I think the reason nobody has built a standard agent context metric is that it's genuinely hard to evaluate. Capability benchmarks have clean success criteria: the code compiles, the test passes, the answer matches. Context quality is messier. Two agents can arrive at the same answer through completely different context paths, one of which is fragile and one of which is robust. The output looks identical. The process quality is invisible.

The Crux Score tries to make the process visible. By decomposing into information recall, context precision, decision continuity, and safety, it captures the dimensions that determine whether an agent session was effective or just lucky. An agent that gets the right answer but can't explain why, can't persist its reasoning, and didn't check whether constraints applied will fail on the next task that's slightly different. The score should reflect that.

The other reason is that measuring context quality requires building realistic fixtures, and realistic fixtures are expensive. You need corpora that look like real organisational knowledge: contradictory documents, superseded decisions, stale configuration, incident history that should change behaviour, constraints that aren't searchable because they live in people's heads. Building synthetic versions of this that are rigorous enough to benchmark against is itself a significant engineering effort.

We've built three fixtures so far. Each one taught us something about what the benchmark was actually measuring versus what we thought it was measuring. That's the nature of metric design. The metric evolves as your understanding of what you're measuring matures.

What this means

Agent context scoring isn't a solved problem. We're publishing the methodology and the metric definitions because we think the industry needs a shared vocabulary for this, even if the specific implementations evolve.

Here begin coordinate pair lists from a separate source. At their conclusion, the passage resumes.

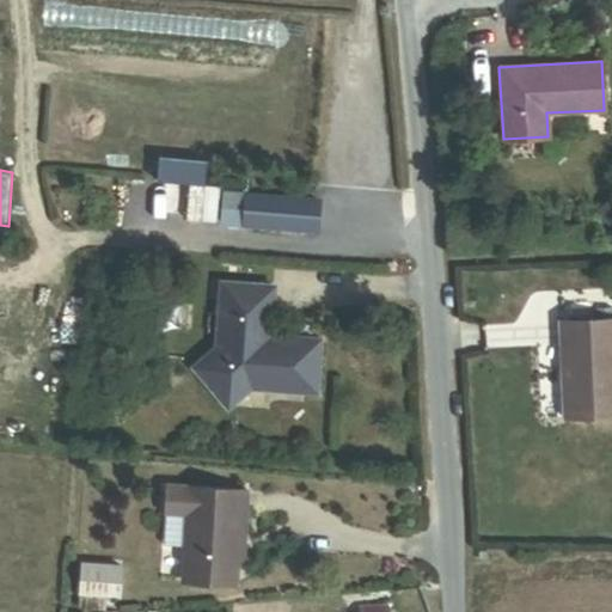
[(304,232),(306,203),(227,197),(226,208),(256,210),(255,228),(304,232)]
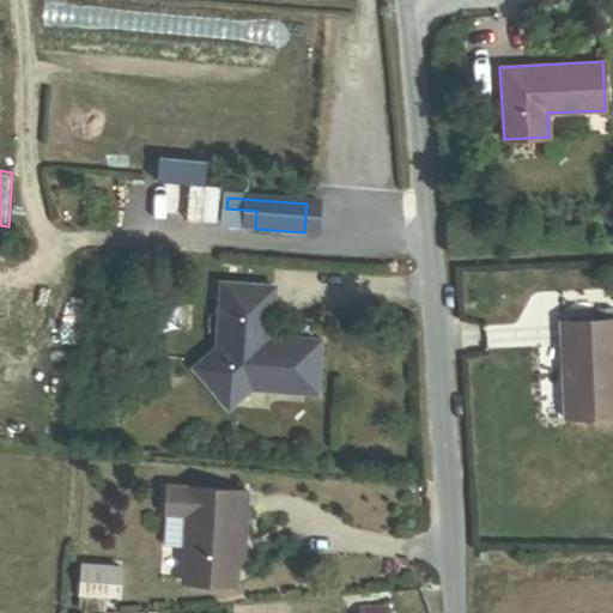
[(315,234),(317,204),(307,204),(304,232),(315,234)]
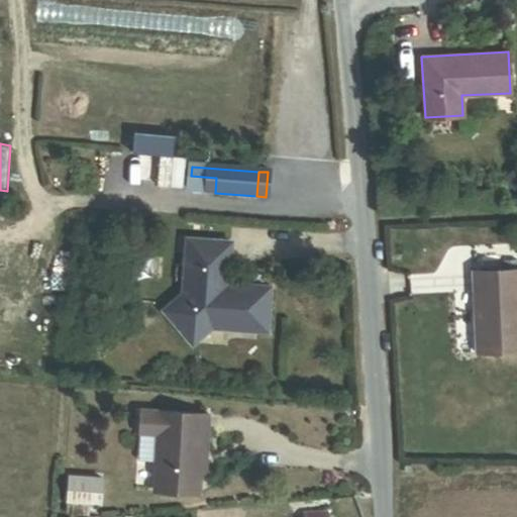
[(215,193),(216,178),(191,176),(190,191),(215,193)]
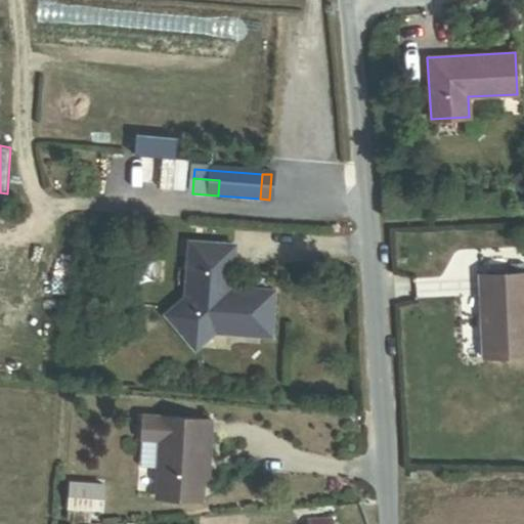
[(231,287),(234,245),(188,242),(184,297),(166,315),(195,348),(214,332),(270,336),(273,291),(231,287)]
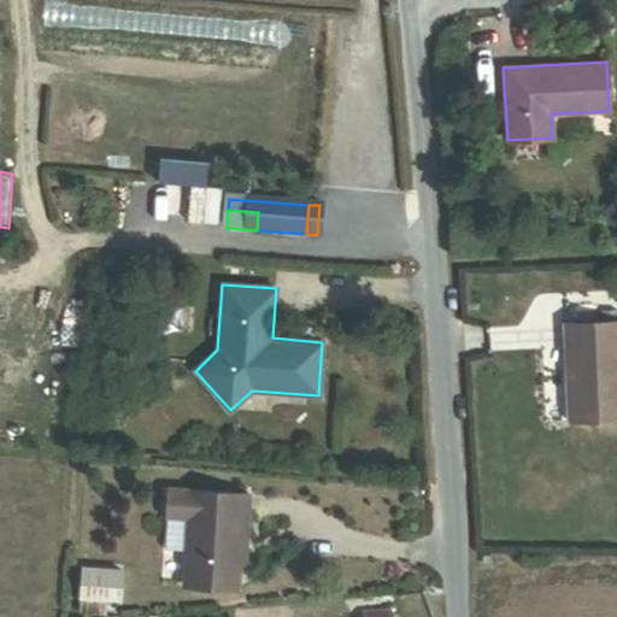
[(616,418),(616,321),(564,324),(568,421),(616,418)]
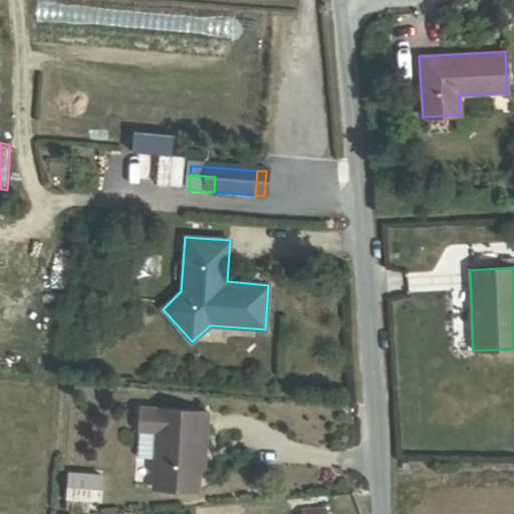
[(139,409),(138,430),(155,431),(157,410),(139,409)]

If you're evaluating memory systems, retrieval strategies, or context management approaches for your agent deployments, here's what I'd suggest:

Measure the process, not just the output. A correct answer from a fragile context path is a time bomb. Track what the agent loaded, what it used, what it missed.

Test the kill. Graceful session boundaries are the easy case. What happens when the session dies mid-task? What survives? What has to be reconstructed? The answer tells you more about your context architecture than any happy-path benchmark.

Safety is not optional in the metric. Any effectiveness metric that doesn't gate on safety is measuring how fast your agent can cause damage. Constraint checking, incident awareness, and boundary respect need to be scored, not assumed.

Don't trust the vibes. The agent that "feels" like it's maintaining context might just be confidently operating on stale information. The only way to know is to measure, and measuring requires a framework that captures the dimensions that matter.

We're still early. The benchmark has gaps we know about and probably gaps we don't. But the alternative, deploying agent memory systems with no empirical measurement of whether they actually help, is how you end up with expensive infrastructure that makes your agents feel productive while they quietly lose track of what matters.

Context isn't a feature. It's the whole game. Time we started keeping score.